Und neben diesen neuen Möglichkeiten im Internet hält gleichzeitig die Künstliche Intelligenz verstärkt Einzug in die Welt des Vertriebs. Kunden setzen beispielsweise schon heute virtuelle, KI-unterstützte Assistenten ein, die in Form von automatisierten Prozessen im Internet nach möglichen Anbietern und Lösungen für ein Problem suchen. Ich bin sicher, dass uns in den nächsten Jahren tiefgreifende Veränderungen im Vertrieb durch die Digitalisierung und durch den Einsatz KI-basierter Tools und Vorgehensweisen erwarten. Laut dem Salesforce State of Sales-Bericht 2018 gehen mehr als die Hälfte, nämlich 54 Prozent der Vertriebsleiter davon aus, dass sie in den kommenden Jahren für Ihre Vertriebsaufgaben Künstliche Intelligenz einsetzen werden.

In der Diskussionsrunde ist deutlich geworden: Alle drei Unternehmer sind sich zu einem Punkt weitgehend einig. Sie bestätigen, dass sie Veränderungen und immer mehr Probleme und Unsicherheit im Vertrieb beobachten, und das nicht nur durch Corona.

Daniel bringt es am besten auf den Punkt: »Wir wissen eben nicht genau, was die Zukunft für uns bringt.« Was er für seinen Bereich sicher weiß: dass es viele und schnelle Veränderungen geben wird.
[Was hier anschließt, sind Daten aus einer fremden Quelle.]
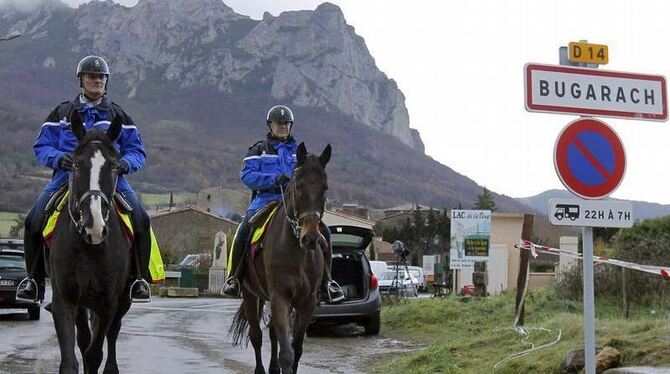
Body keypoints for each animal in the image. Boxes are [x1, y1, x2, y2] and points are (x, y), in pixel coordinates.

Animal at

Vielleicht ist die Corona-Krise auch nur ein Vorgeschmack von dem, was da noch alles in den nächsten Jahren auf uns zukommen wird. »Wenn ich sehe, wie unerwartet und schnell die technologische Entwicklung in anderen Bereichen nach vorne geht, zum Beispiel bei LED- und OLED-Displays, in der Projektionstechnologie oder auch bei Virtual Reality-Brillen, dann glaube ich durchaus, dass radikale Neuerungen im Vertrieb durch die Digitalisierung möglich sind. Vor allem unsere großen Kunden werden sich sehr schnell dieser neuen Tools bedienen, wenn sie wirklich deutliche Vorteile bringen.« Deshalb ist es aus seiner Sicht auch unbedingt wichtig, dass sich alle mit den neuen Möglichkeiten auseinandersetzen, um besser zu verstehen, was das für ihr Unternehmen bedeutet. Und wie sie davon dann auch profitieren können.«

Auch wenn noch viel mehr Fragen offengeblieben als beantwortet sind, muss ich nun die Diskussion jedenfalls für heute schließen: »Wir haben gesehen, dass nicht nur Corona, sondern vor allem der digitale Wandel dabei ist, den Vertrieb und den Verkauf radikal zu verändern. Das, was noch vor einigen Jahren gültig war, gilt heute nicht mehr. Und es ist gut zu sehen, dass die Verunsicherung nicht nur uns allein betrifft, sondern von anderen genauso erlebt wird.«

Was genau das ist, was uns so verunsichert, denke ich hinterher, das ist ein weiteres, sehr spannendes Thema. Einiges dazu haben wir heute schon gehört. Und ich habe auch für mich mitgenommen, dass ein großes Interesse in der Runde daran bestand, mehr über die neuen Möglichkeiten der Digitalisierung in Vertrieb und Marketing zu erfahren.